DATA RECORDS
_ _ _

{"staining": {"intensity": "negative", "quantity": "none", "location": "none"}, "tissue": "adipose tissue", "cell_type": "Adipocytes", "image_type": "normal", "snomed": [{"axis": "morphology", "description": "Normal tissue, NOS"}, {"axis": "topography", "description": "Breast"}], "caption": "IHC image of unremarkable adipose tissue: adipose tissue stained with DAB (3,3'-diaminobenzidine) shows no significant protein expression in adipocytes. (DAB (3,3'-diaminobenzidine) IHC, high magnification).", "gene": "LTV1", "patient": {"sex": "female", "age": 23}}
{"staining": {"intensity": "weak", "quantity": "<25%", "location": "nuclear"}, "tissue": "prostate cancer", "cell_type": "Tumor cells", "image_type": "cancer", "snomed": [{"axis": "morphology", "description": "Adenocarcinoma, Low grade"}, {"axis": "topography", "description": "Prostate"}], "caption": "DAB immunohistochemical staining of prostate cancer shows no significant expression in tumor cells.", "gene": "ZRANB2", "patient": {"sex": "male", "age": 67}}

_ _ _

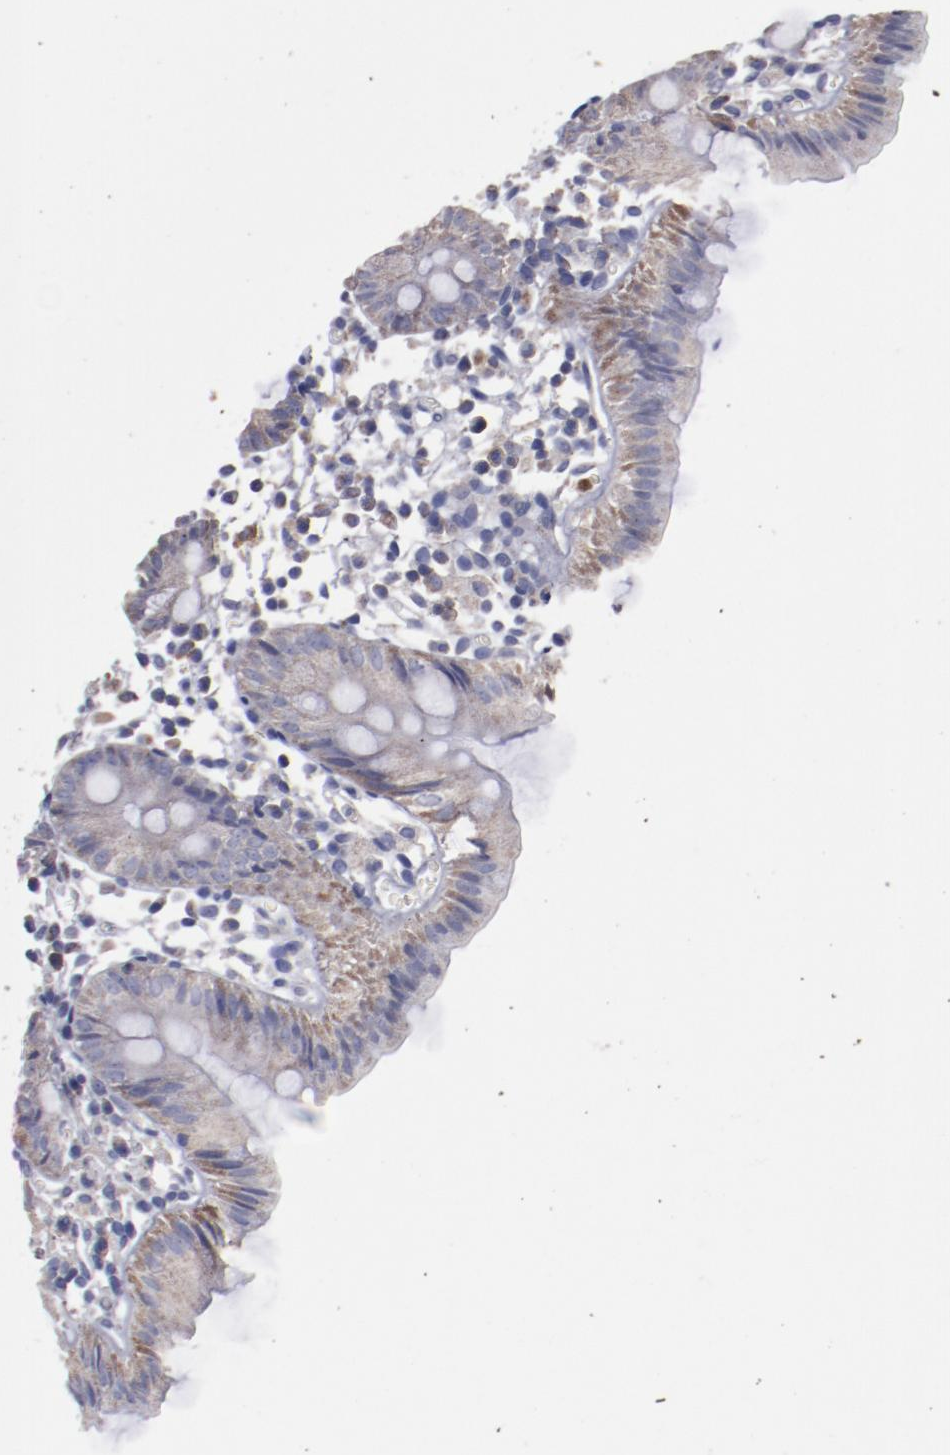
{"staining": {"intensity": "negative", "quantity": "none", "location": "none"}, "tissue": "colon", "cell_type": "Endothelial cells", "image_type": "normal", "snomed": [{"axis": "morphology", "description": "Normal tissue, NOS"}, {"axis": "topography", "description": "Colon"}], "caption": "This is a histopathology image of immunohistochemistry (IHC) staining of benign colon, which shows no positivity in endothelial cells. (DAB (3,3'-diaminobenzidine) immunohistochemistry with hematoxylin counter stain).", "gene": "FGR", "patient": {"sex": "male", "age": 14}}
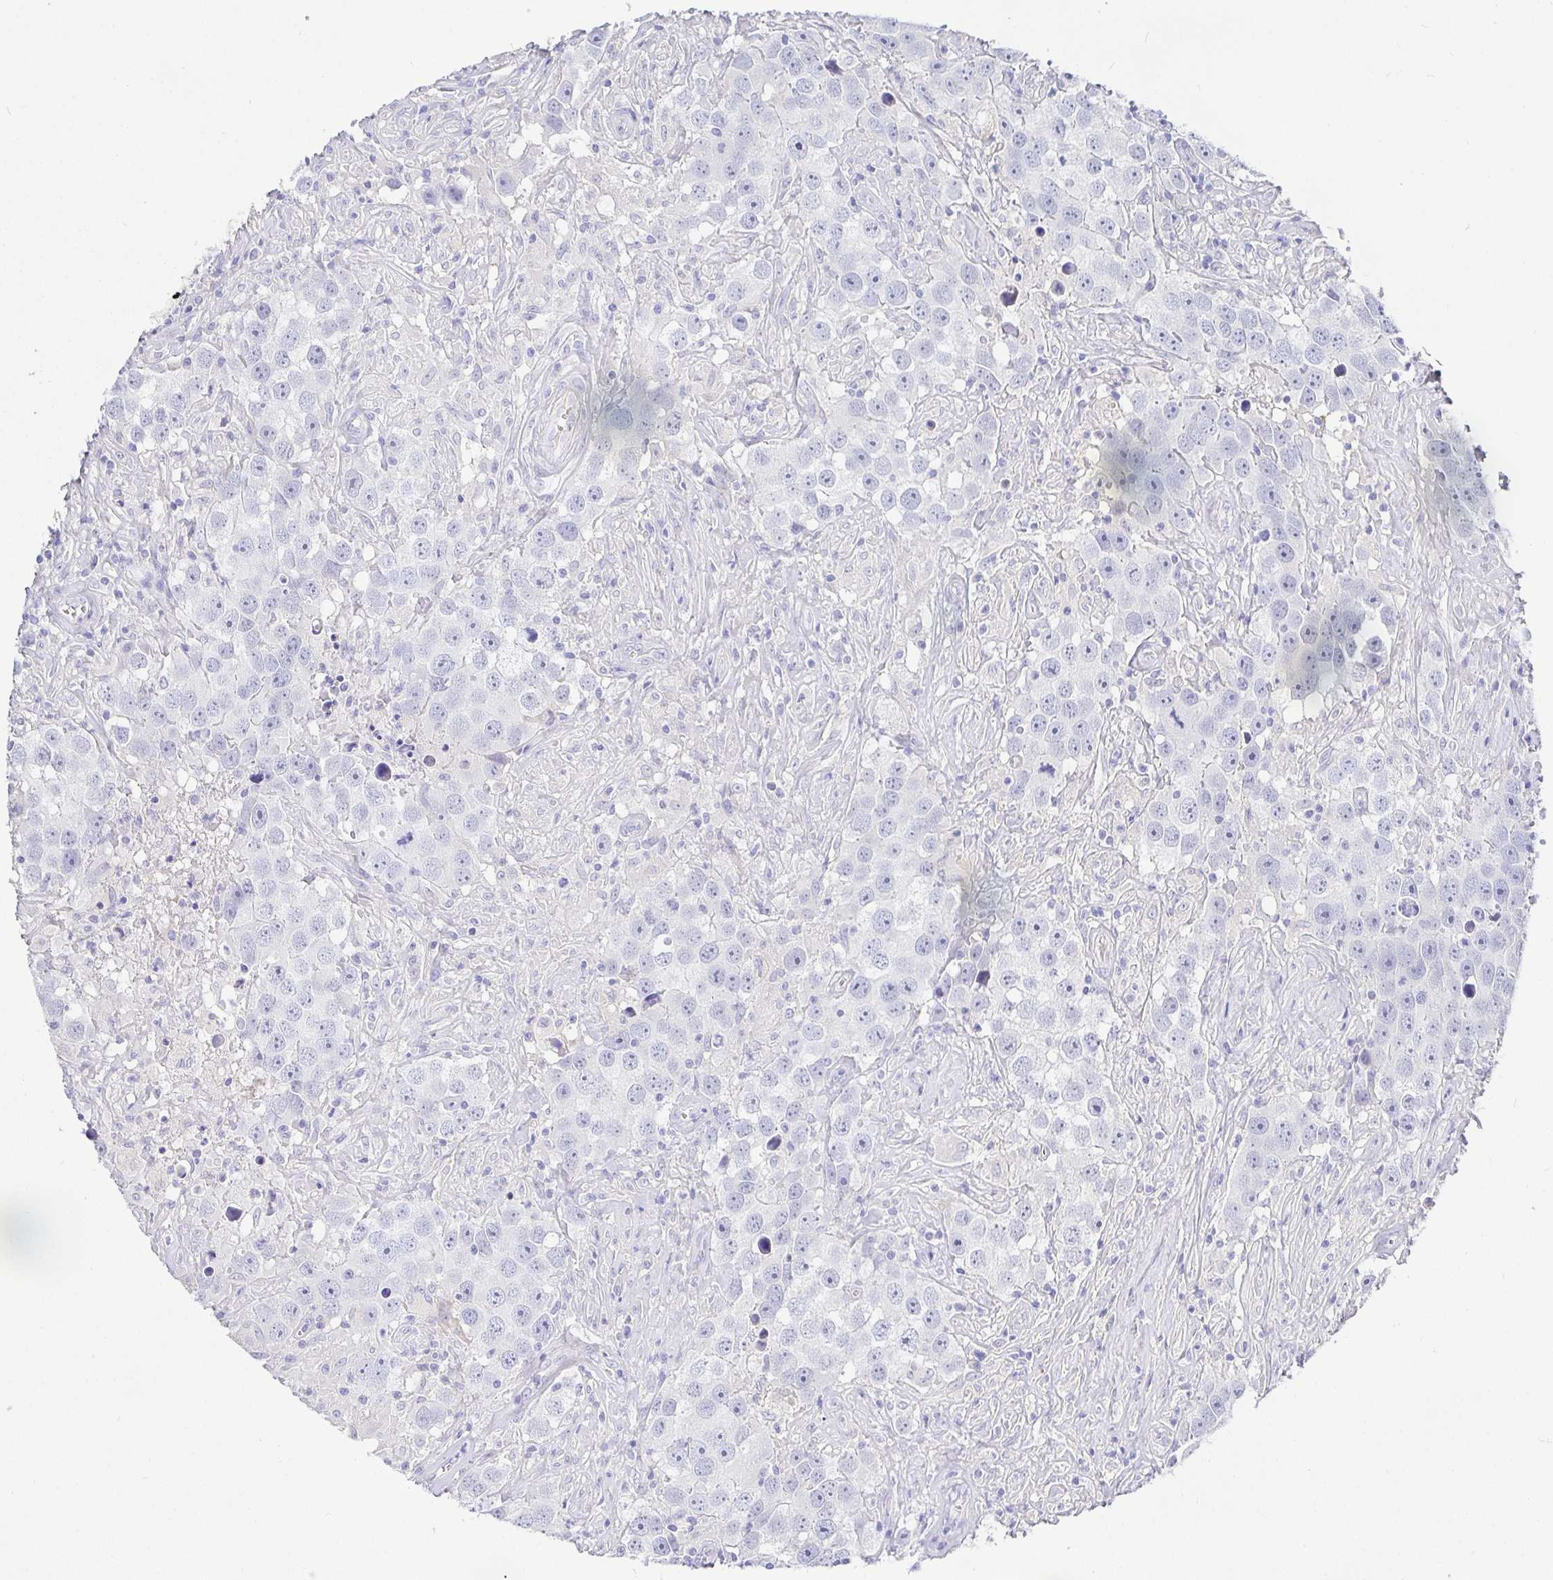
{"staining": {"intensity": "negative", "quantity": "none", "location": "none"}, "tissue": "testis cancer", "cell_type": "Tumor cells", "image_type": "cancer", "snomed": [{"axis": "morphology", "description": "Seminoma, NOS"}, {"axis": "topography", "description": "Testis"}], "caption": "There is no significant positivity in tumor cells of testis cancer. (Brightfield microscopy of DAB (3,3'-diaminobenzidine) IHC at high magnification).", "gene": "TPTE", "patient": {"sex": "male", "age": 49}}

_ _ _

DESCRIPTION OF THE TASK
Look above for the line that contains "image of unremarkable". Starting there, transcribe every line exactly until you have copied the line that contains "immunohistochemical staining of".

YOUR RESPONSE
{"staining": {"intensity": "negative", "quantity": "none", "location": "none"}, "tissue": "adipose tissue", "cell_type": "Adipocytes", "image_type": "normal", "snomed": [{"axis": "morphology", "description": "Normal tissue, NOS"}, {"axis": "topography", "description": "Breast"}], "caption": "IHC image of unremarkable adipose tissue: adipose tissue stained with DAB (3,3'-diaminobenzidine) shows no significant protein expression in adipocytes. (DAB (3,3'-diaminobenzidine) IHC, high magnification).", "gene": "LTV1", "patient": {"sex": "female", "age": 23}}
{"staining": {"intensity": "weak", "quantity": "<25%", "location": "nuclear"}, "tissue": "prostate cancer", "cell_type": "Tumor cells", "image_type": "cancer", "snomed": [{"axis": "morphology", "description": "Adenocarcinoma, Low grade"}, {"axis": "topography", "description": "Prostate"}], "caption": "DAB immunohistochemical staining of prostate cancer shows no significant expression in tumor cells.", "gene": "ZRANB2", "patient": {"sex": "male", "age": 67}}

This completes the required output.